- Exercise details: Repeat the entries word for word. Leave nothing out.

(Excerpted records begins)

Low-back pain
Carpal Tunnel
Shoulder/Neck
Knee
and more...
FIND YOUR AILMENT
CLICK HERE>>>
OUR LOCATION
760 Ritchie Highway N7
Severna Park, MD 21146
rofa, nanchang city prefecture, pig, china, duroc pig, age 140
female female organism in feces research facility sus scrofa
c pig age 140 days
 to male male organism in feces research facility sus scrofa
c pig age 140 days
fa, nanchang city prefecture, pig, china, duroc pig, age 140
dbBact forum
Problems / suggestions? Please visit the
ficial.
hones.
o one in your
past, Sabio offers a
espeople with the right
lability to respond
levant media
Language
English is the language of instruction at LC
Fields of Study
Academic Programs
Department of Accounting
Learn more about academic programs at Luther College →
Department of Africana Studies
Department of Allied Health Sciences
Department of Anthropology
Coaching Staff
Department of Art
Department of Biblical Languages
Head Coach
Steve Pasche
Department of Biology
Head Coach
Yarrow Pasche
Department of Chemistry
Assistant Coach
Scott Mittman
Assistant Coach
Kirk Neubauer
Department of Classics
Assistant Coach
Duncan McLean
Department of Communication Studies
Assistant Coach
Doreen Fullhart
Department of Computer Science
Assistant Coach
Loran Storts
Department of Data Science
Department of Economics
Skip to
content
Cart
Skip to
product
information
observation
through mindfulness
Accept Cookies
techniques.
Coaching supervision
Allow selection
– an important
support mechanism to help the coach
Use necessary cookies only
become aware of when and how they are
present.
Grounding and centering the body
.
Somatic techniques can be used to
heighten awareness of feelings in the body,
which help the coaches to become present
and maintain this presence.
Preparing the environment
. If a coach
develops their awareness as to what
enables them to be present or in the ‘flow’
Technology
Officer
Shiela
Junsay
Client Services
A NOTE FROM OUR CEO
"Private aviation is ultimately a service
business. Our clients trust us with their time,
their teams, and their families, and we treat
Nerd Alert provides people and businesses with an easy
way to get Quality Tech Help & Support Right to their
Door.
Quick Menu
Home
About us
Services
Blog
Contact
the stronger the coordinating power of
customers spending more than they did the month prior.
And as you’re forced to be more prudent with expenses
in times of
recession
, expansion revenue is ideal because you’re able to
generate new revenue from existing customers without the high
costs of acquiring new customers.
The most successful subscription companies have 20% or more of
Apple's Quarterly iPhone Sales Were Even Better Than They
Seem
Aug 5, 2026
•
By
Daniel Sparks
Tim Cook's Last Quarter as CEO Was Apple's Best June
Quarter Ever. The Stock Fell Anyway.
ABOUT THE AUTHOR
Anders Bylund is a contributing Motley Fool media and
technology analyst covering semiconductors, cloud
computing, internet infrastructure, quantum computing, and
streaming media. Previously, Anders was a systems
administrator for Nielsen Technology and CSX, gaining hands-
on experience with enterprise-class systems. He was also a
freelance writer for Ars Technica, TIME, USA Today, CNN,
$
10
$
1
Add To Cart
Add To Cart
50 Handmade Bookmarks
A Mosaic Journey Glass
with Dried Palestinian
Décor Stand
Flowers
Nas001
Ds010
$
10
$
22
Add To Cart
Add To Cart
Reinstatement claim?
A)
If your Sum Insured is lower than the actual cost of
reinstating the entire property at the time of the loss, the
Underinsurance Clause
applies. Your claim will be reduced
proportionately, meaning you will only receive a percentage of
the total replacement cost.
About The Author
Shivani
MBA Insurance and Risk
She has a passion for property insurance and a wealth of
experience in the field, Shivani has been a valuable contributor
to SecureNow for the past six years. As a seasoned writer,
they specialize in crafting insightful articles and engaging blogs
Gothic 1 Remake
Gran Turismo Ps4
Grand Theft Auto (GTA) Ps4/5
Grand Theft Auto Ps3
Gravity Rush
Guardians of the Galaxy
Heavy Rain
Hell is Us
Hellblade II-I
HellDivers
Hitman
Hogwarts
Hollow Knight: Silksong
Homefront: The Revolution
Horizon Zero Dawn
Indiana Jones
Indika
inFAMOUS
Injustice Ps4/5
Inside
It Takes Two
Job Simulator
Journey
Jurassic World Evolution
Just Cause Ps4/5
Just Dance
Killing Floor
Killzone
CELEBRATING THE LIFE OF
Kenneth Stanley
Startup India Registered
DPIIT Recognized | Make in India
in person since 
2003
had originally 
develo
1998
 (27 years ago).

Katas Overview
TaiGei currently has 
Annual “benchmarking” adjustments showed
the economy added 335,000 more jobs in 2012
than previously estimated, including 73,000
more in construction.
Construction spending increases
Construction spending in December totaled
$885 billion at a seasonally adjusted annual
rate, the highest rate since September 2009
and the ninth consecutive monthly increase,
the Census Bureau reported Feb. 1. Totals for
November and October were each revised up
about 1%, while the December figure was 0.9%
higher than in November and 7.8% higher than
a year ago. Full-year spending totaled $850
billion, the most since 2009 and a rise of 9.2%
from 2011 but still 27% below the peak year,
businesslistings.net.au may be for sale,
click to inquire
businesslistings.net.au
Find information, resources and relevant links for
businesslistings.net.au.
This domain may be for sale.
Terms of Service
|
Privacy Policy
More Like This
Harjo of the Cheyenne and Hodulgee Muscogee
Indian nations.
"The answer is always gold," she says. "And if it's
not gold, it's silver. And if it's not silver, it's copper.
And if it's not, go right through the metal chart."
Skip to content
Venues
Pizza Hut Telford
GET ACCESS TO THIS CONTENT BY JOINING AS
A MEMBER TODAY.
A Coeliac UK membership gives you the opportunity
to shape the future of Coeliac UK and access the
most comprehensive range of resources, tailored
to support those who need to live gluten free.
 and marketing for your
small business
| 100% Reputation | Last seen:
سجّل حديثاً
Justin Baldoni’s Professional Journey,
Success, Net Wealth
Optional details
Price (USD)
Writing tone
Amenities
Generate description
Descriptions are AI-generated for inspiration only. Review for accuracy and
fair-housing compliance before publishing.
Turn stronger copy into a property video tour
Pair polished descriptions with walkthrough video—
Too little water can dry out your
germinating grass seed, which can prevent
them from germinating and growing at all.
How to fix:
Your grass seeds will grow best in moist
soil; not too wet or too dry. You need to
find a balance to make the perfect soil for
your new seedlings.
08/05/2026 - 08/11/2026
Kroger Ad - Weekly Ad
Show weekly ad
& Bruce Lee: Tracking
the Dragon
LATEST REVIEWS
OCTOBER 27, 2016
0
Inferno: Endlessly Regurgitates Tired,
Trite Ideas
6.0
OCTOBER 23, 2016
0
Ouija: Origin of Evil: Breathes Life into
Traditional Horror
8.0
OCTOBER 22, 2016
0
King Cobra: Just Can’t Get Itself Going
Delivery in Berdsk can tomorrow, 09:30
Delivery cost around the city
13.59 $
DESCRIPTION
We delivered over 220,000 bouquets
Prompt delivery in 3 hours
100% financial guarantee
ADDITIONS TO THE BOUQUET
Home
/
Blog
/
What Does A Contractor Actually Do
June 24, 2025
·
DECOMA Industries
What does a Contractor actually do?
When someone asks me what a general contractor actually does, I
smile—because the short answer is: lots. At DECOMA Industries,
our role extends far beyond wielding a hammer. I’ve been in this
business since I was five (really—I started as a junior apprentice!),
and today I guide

(Excerpted records ends)

- Written reply:
Low-back pain
Carpal Tunnel
Shoulder/Neck
Knee
and more...
FIND YOUR AILMENT
CLICK HERE>>>
OUR LOCATION
760 Ritchie Highway N7
Severna Park, MD 21146
rofa, nanchang city prefecture, pig, china, duroc pig, age 140
female female organism in feces research facility sus scrofa
c pig age 140 days
 to male male organism in feces research facility sus scrofa
c pig age 140 days
fa, nanchang city prefecture, pig, china, duroc pig, age 140
dbBact forum
Problems / suggestions? Please visit the
ficial.
hones.
o one in your
past, Sabio offers a
espeople with the right
lability to respond
levant media
Language
English is the language of instruction at LC
Fields of Study
Academic Programs
Department of Accounting
Learn more about academic programs at Luther College →
Department of Africana Studies
Department of Allied Health Sciences
Department of Anthropology
Coaching Staff
Department of Art
Department of Biblical Languages
Head Coach
Steve Pasche
Department of Biology
Head Coach
Yarrow Pasche
Department of Chemistry
Assistant Coach
Scott Mittman
Assistant Coach
Kirk Neubauer
Department of Classics
Assistant Coach
Duncan McLean
Department of Communication Studies
Assistant Coach
Doreen Fullhart
Department of Computer Science
Assistant Coach
Loran Storts
Department of Data Science
Department of Economics
Skip to
content
Cart
Skip to
product
information
observation
through mindfulness
Accept Cookies
techniques.
Coaching supervision
Allow selection
– an important
support mechanism to help the coach
Use necessary cookies only
become aware of when and how they are
present.
Grounding and centering the body
.
Somatic techniques can be used to
heighten awareness of feelings in the body,
which help the coaches to become present
and maintain this presence.
Preparing the environment
. If a coach
develops their awareness as to what
enables them to be present or in the ‘flow’
Technology
Officer
Shiela
Junsay
Client Services
A NOTE FROM OUR CEO
"Private aviation is ultimately a service
business. Our clients trust us with their time,
their teams, and their families, and we treat
Nerd Alert provides people and businesses with an easy
way to get Quality Tech Help & Support Right to their
Door.
Quick Menu
Home
About us
Services
Blog
Contact
the stronger the coordinating power of
customers spending more than they did the month prior.
And as you’re forced to be more prudent with expenses
in times of
recession
, expansion revenue is ideal because you’re able to
generate new revenue from existing customers without the high
costs of acquiring new customers.
The most successful subscription companies have 20% or more of
Apple's Quarterly iPhone Sales Were Even Better Than They
Seem
Aug 5, 2026
•
By
Daniel Sparks
Tim Cook's Last Quarter as CEO Was Apple's Best June
Quarter Ever. The Stock Fell Anyway.
ABOUT THE AUTHOR
Anders Bylund is a contributing Motley Fool media and
technology analyst covering semiconductors, cloud
computing, internet infrastructure, quantum computing, and
streaming media. Previously, Anders was a systems
administrator for Nielsen Technology and CSX, gaining hands-
on experience with enterprise-class systems. He was also a
freelance writer for Ars Technica, TIME, USA Today, CNN,
$
10
$
1
Add To Cart
Add To Cart
50 Handmade Bookmarks
A Mosaic Journey Glass
with Dried Palestinian
Décor Stand
Flowers
Nas001
Ds010
$
10
$
22
Add To Cart
Add To Cart
Reinstatement claim?
A)
If your Sum Insured is lower than the actual cost of
reinstating the entire property at the time of the loss, the
Underinsurance Clause
applies. Your claim will be reduced
proportionately, meaning you will only receive a percentage of
the total replacement cost.
About The Author
Shivani
MBA Insurance and Risk
She has a passion for property insurance and a wealth of
experience in the field, Shivani has been a valuable contributor
to SecureNow for the past six years. As a seasoned writer,
they specialize in crafting insightful articles and engaging blogs
Gothic 1 Remake
Gran Turismo Ps4
Grand Theft Auto (GTA) Ps4/5
Grand Theft Auto Ps3
Gravity Rush
Guardians of the Galaxy
Heavy Rain
Hell is Us
Hellblade II-I
HellDivers
Hitman
Hogwarts
Hollow Knight: Silksong
Homefront: The Revolution
Horizon Zero Dawn
Indiana Jones
Indika
inFAMOUS
Injustice Ps4/5
Inside
It Takes Two
Job Simulator
Journey
Jurassic World Evolution
Just Cause Ps4/5
Just Dance
Killing Floor
Killzone
CELEBRATING THE LIFE OF
Kenneth Stanley
Startup India Registered
DPIIT Recognized | Make in India
in person since 
2003
had originally 
develo
1998
 (27 years ago).

Katas Overview
TaiGei currently has 
Annual “benchmarking” adjustments showed
the economy added 335,000 more jobs in 2012
than previously estimated, including 73,000
more in construction.
Construction spending increases
Construction spending in December totaled
$885 billion at a seasonally adjusted annual
rate, the highest rate since September 2009
and the ninth consecutive monthly increase,
the Census Bureau reported Feb. 1. Totals for
November and October were each revised up
about 1%, while the December figure was 0.9%
higher than in November and 7.8% higher than
a year ago. Full-year spending totaled $850
billion, the most since 2009 and a rise of 9.2%
from 2011 but still 27% below the peak year,
businesslistings.net.au may be for sale,
click to inquire
businesslistings.net.au
Find information, resources and relevant links for
businesslistings.net.au.
This domain may be for sale.
Terms of Service
|
Privacy Policy
More Like This
Harjo of the Cheyenne and Hodulgee Muscogee
Indian nations.
"The answer is always gold," she says. "And if it's
not gold, it's silver. And if it's not silver, it's copper.
And if it's not, go right through the metal chart."
Skip to content
Venues
Pizza Hut Telford
GET ACCESS TO THIS CONTENT BY JOINING AS
A MEMBER TODAY.
A Coeliac UK membership gives you the opportunity
to shape the future of Coeliac UK and access the
most comprehensive range of resources, tailored
to support those who need to live gluten free.
 and marketing for your
small business
| 100% Reputation | Last seen:
سجّل حديثاً
Justin Baldoni’s Professional Journey,
Success, Net Wealth
Optional details
Price (USD)
Writing tone
Amenities
Generate description
Descriptions are AI-generated for inspiration only. Review for accuracy and
fair-housing compliance before publishing.
Turn stronger copy into a property video tour
Pair polished descriptions with walkthrough video—
Too little water can dry out your
germinating grass seed, which can prevent
them from germinating and growing at all.
How to fix:
Your grass seeds will grow best in moist
soil; not too wet or too dry. You need to
find a balance to make the perfect soil for
your new seedlings.
08/05/2026 - 08/11/2026
Kroger Ad - Weekly Ad
Show weekly ad
& Bruce Lee: Tracking
the Dragon
LATEST REVIEWS
OCTOBER 27, 2016
0
Inferno: Endlessly Regurgitates Tired,
Trite Ideas
6.0
OCTOBER 23, 2016
0
Ouija: Origin of Evil: Breathes Life into
Traditional Horror
8.0
OCTOBER 22, 2016
0
King Cobra: Just Can’t Get Itself Going
Delivery in Berdsk can tomorrow, 09:30
Delivery cost around the city
13.59 $
DESCRIPTION
We delivered over 220,000 bouquets
Prompt delivery in 3 hours
100% financial guarantee
ADDITIONS TO THE BOUQUET
Home
/
Blog
/
What Does A Contractor Actually Do
June 24, 2025
·
DECOMA Industries
What does a Contractor actually do?
When someone asks me what a general contractor actually does, I
smile—because the short answer is: lots. At DECOMA Industries,
our role extends far beyond wielding a hammer. I’ve been in this
business since I was five (really—I started as a junior apprentice!),
and today I guide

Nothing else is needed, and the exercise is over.